Cleavon starred with his friend Judd Hirsh in the production of ‘I'm Not Rappaport’ in 1985. The role of Midge revived his acting career, and he also won three Tony awards for his excellent performance.
His other major roles in the 1990s were in the television shows ‘Baghdad Cafe’ (1990-1991) and ‘True Colors’ (1991-1992). His final appearance was in the series ‘Tales From the Crypt’ (1992).
Cleavon Little's humorous role as the mild-mannered Sheriff Bart, a black sheriff in a white town, in ‘Blazing Saddles’ (1974) is considered to be his finest performance.

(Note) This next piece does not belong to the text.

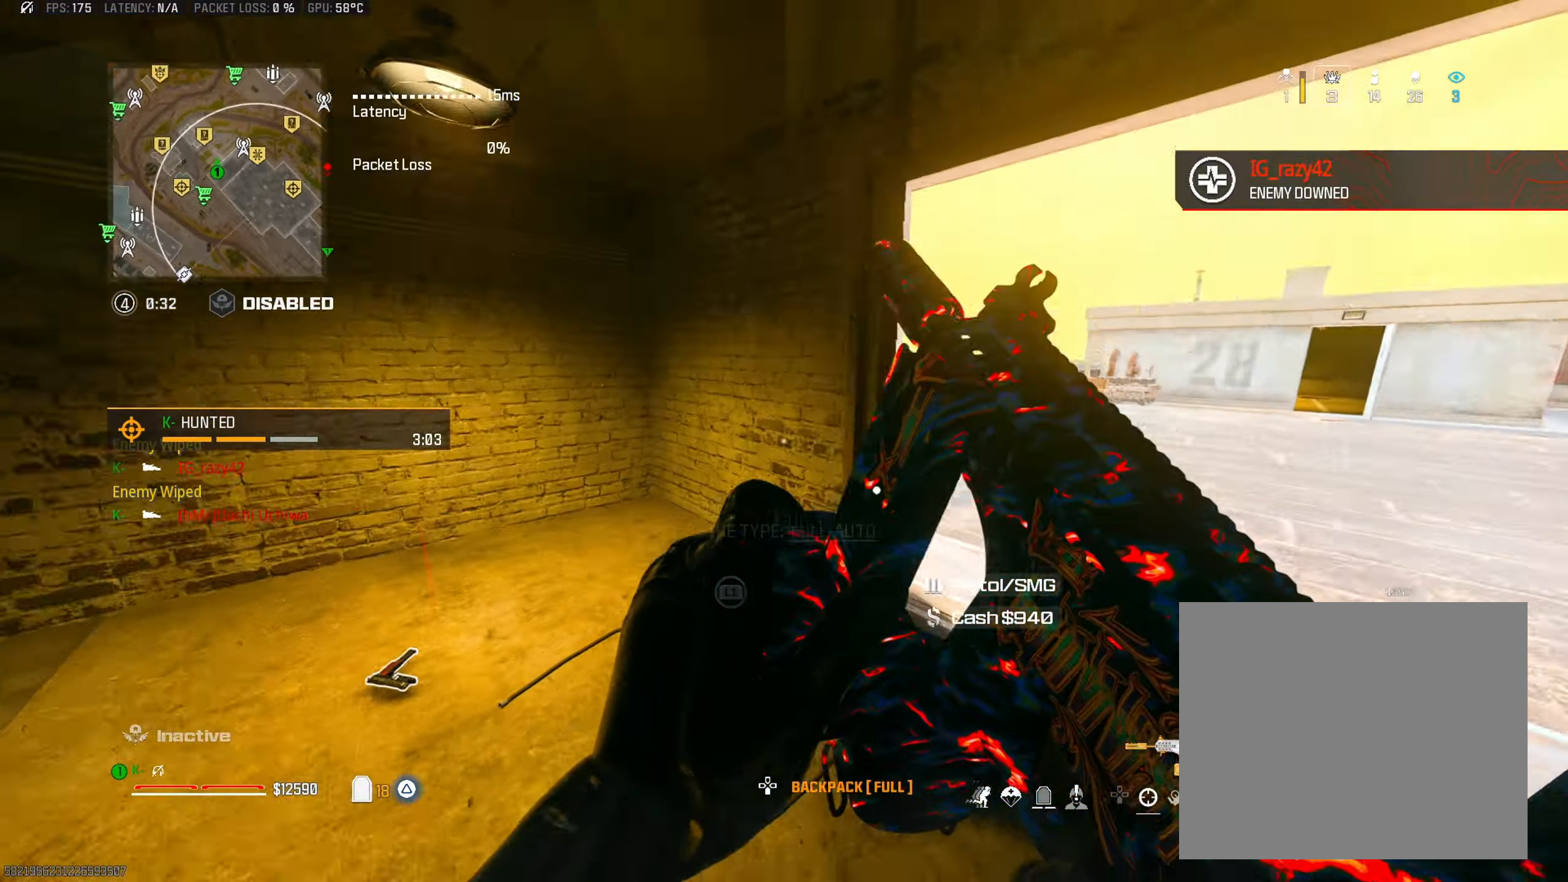
{"buttons": [], "left_stick": "up-left", "right_stick": "left", "events": [[100, "left_stick", "up"], [167, "right_stick", "center"], [251, "right_stick", "left"], [484, "left_stick", "up-left"]]}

He performed in the Broadway play ‘I'm Not Rappaport’ with his friend Judd Hirsch in 1985. His successful portrayal of Midge Carter not only injected a new lease of life in his acting career but also earned him three ‘Tony Awards’.
Family & Personal Life
Cleavon Little married Valerie Wiggins, a British subject, in 1972 and had a daughter named Adia Millett Little with her. After staying together for a brief period, they divorced in 1974.
He suffered from ulcers and digestive problems for most of his adult years. He died of colon cancer on October 22, 1992, at Sherman Oaks, California and his ashes were scattered at sea in New York Harbour.
Cleavon is survived by his daughter Adia, who lives in Los Angeles. His father Malachi Little and stepmother Ruby Little live in San Diego, while his brothers and sisters stay in Los Angeles.